Dikawan tersebut pernah mengalami banjir terparah terjadi pada Februari 2024 lalu. Air Sungai Cibening meluap, hingga merendam pemukiman, lahan pertanian, serta jalan raya.
Kepala Desa Purabaya, Hendi, membenarkan kejadian itu. Bahkan katanya telah dua kali terjadi. Untuk mengantisipasi kejadian serupa telah dilakukan upaya pencegahan, kata dia.
Camat Purabaya, Sri Mulyani saat dikonfirmasi mengatakan, ada beberapa penyebab terjadinya banjir, antara lain adanya penyempitan Sungai Cibening sehingga aliran air meluber.

“Banyak penyebabnya, terutama adanya limbah pohon bambu yang menyumbat sampah sampah kecil. Titik terparah ada di Kampung Lemburtengah, disana terjadi penyempitan, juga sampah rumah tangga,” jelas Sri kepada Lingkar Pena, Sabtu (27/7).
Lebih lanjut kata Sri, pihaknya terus berusaha untuk menangani permasalahan ini. Hanya saja hingga kini ada kendala yang belum terpecahkan, yakni kesulitan untuk membawa alat berat guna dilakukan pengerukan.

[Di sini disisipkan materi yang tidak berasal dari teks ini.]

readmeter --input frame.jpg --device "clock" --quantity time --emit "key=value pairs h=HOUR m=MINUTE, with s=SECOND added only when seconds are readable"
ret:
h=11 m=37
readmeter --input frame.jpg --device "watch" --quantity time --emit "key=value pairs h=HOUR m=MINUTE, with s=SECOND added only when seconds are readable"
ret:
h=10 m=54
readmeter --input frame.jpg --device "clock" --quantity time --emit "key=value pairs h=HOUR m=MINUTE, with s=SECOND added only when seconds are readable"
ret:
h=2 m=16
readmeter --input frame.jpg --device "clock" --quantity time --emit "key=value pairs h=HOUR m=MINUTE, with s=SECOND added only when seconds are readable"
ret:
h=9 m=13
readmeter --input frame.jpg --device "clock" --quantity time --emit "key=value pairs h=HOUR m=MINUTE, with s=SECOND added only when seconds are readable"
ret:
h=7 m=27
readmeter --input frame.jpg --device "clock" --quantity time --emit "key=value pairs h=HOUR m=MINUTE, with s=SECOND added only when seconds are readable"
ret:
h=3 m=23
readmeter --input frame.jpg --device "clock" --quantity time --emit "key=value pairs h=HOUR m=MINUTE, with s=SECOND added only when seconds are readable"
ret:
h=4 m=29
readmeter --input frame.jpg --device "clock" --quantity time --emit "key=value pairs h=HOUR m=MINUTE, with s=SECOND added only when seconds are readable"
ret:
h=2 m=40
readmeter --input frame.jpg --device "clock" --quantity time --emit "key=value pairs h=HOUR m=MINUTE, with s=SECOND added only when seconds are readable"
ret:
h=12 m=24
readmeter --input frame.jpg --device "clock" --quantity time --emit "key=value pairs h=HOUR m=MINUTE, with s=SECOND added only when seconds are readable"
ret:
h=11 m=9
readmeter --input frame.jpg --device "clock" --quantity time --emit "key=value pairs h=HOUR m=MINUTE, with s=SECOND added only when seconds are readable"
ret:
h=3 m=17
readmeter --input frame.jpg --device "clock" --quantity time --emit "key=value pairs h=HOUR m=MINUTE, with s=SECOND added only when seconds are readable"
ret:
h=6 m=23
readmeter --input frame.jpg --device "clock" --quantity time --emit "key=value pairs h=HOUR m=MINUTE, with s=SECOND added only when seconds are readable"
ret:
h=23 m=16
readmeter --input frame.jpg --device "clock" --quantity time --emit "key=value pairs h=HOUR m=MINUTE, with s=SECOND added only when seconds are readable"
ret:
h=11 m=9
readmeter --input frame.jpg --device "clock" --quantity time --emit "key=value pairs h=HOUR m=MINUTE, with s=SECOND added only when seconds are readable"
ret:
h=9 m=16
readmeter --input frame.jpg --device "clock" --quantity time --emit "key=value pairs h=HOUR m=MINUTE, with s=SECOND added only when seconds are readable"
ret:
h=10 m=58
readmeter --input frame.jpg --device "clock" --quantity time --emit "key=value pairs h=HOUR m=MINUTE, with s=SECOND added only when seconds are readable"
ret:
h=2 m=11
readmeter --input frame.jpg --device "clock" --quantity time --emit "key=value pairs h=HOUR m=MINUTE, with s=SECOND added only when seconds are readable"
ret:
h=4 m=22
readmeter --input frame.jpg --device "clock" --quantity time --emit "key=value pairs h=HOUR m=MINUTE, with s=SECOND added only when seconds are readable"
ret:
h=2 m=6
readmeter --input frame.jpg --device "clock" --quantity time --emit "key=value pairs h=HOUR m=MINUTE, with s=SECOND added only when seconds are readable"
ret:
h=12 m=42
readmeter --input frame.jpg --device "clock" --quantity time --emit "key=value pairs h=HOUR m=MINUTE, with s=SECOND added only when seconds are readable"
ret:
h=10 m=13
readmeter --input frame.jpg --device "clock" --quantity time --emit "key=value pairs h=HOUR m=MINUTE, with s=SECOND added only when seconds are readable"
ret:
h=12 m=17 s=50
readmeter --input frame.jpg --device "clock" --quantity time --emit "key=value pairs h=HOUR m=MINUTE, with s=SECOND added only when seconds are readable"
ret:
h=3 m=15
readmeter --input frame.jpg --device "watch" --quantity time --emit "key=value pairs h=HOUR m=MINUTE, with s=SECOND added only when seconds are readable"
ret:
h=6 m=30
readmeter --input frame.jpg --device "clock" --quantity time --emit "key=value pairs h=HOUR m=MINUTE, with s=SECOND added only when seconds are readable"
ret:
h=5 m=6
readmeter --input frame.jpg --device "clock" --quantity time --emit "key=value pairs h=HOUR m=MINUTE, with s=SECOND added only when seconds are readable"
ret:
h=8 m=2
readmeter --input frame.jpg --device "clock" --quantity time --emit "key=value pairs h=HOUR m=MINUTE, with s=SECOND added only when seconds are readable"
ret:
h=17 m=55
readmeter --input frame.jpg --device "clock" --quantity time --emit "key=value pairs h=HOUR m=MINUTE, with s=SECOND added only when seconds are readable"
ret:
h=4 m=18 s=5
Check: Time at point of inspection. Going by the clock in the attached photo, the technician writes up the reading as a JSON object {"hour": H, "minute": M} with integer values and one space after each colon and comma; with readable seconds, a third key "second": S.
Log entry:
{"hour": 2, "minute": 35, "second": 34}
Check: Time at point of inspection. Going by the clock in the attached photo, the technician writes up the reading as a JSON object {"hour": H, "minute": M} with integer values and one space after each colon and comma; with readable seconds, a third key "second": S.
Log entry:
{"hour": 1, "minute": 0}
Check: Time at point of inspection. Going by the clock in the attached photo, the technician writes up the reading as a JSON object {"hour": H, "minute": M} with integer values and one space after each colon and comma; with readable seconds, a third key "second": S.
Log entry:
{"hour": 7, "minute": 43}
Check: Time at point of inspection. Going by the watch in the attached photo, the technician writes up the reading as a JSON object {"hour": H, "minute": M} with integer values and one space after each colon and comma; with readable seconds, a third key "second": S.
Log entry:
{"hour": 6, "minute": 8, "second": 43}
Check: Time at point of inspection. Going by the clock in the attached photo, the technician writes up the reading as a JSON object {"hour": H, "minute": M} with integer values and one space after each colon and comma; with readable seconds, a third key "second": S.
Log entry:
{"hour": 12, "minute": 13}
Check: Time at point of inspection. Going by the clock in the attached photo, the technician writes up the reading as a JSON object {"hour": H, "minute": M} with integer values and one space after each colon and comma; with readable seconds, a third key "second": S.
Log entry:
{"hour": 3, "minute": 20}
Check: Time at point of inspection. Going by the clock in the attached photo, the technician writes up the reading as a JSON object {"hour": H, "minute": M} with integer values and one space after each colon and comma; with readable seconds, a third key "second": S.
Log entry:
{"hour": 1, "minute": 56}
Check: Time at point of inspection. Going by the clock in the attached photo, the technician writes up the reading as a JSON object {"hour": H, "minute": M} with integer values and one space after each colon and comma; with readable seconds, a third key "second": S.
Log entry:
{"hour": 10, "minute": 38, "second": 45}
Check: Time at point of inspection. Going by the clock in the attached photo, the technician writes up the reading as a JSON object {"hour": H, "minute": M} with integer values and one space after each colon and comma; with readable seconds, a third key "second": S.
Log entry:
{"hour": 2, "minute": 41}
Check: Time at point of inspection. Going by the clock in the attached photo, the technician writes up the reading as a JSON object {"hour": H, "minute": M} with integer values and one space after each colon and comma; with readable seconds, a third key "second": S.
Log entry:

“Kami terus mengupayakan Namum terkendala sulitnya membawa alat alat berat ke lokasi, karena sungai tepat berada ditengah pemukiman warga,” terang Sri.
Selain itu kata dia, dalam masalah ini pihaknya sudah berkoordinasi dengan pihak terkait, termasuk dengan Kepala Dinas Lingkungan Hidup Kabupaten Sukabumi.
Bahkan telah juga dilakukan giat bersih bersih sungai dengan melibatkan unsur Forkopimcam, pemdes, Relawan, dan warga masyarakat setempat.
“Kami sudah melakukan pembersihan sungai dengan warga, ini diharapkan warga tergerak hatinya dan peduli terhadap lingkungan, terutama mereka mau untuk melakukan pembersihan sungai secara berkelanjutan,” kata Sri.
Dijelaskan Sri, beberapa waktu lalu sempat terjadi banjir parah. Pasca banjir, semua elemen dilibatkan untuk melakukan pembersihan sungai, mensterilkan sungan dari tumpukan sampah.
Hasilnya ketika hujan turun air sungai Cibening tidak meluap dan tidak lagi menyebabkan banjir.
“Hanya saja belakangan ketika hujan turun dengan intensitas tinggi banjir pernah terjadi lagi. Yang menjadi masalah adalah kurangnya kepedulian dan kesadaran warga pada lingkungan. Jadi masalah yang perlu segera dilakukan adalah menciptakan kesadaran masyarakat untuk membersihkan sungai secara berkala,” tandas Sri.
Sri menambahkan pendangkalan sungai terjadi di Kampung Muara Desa Purabaya, yang merupakan hulu sungai, juga dibagian hilir yakni Kampung Baru.
Untuk penanganan itu sambung Sri, memang diperlukan alat berat untuk pengerukan. Karena pada lokasi banyak akar akar pohon (tunggul), seperti tunggul bambu.
Terpisah, dikonfirmasi wartawan, terkait masalah ini, Kepala Dinas Lingkungan Hidup Kabupaten Sukabumi, Prasetyo mengatakan dalam waktu dekat pihaknya akan meninjau lokasi tersebut.
“Ya nanti kami harus cek dulu ke loksi, penyebab banjirnya itu apa. Dan nanti kita kaji oleh satgas dari unsur akademis, setelah itu kita akan mengambil langkah bersama,” singkat Prasetyo.